CHALLENGE: Edit the lines starting at the line that has "genus: Polygala" and stopping after the line that has "collectors: A. S. Hitchcock" by replacing "name author" with "authority" and changing nothing else. Return only those lines.

** Begin RECORDS FOR THIS TASK **

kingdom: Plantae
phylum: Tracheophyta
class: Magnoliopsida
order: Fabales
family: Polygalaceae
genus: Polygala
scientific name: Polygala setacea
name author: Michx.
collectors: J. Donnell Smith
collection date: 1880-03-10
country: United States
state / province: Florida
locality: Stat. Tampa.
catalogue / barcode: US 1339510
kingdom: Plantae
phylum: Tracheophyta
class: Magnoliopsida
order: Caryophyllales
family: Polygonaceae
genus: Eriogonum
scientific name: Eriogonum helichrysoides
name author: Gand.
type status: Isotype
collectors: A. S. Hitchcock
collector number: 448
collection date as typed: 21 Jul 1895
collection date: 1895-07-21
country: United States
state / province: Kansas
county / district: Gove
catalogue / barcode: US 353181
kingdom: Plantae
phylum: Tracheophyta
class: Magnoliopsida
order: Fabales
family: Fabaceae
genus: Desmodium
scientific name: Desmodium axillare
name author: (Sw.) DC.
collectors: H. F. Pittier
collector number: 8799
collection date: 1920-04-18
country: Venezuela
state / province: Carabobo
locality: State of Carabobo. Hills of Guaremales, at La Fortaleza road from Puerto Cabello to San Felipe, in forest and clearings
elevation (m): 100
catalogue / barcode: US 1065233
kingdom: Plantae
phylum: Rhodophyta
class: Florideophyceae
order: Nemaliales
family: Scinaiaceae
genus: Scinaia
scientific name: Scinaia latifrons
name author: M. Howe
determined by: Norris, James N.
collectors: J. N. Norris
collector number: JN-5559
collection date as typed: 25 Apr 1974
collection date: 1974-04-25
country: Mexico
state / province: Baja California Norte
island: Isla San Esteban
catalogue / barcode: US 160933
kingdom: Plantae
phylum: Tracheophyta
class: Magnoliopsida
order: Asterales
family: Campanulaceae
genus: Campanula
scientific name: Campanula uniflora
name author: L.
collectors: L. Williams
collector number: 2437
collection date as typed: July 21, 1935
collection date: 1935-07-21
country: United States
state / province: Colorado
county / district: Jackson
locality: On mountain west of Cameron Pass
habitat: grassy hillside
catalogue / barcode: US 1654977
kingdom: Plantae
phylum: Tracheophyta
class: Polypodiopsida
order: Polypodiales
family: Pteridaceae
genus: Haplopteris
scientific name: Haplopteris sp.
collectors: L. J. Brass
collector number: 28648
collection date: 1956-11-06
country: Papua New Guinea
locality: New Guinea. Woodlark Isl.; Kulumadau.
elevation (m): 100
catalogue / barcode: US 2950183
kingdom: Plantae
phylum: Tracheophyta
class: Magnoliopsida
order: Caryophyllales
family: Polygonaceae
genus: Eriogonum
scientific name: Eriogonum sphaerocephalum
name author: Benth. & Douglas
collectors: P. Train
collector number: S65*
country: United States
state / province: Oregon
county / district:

** End RECORDS FOR THIS TASK **

ANSWER:
genus: Polygala
scientific name: Polygala setacea
authority: Michx.
collectors: J. Donnell Smith
collection date: 1880-03-10
country: United States
state / province: Florida
locality: Stat. Tampa.
catalogue / barcode: US 1339510
kingdom: Plantae
phylum: Tracheophyta
class: Magnoliopsida
order: Caryophyllales
family: Polygonaceae
genus: Eriogonum
scientific name: Eriogonum helichrysoides
authority: Gand.
type status: Isotype
collectors: A. S. Hitchcock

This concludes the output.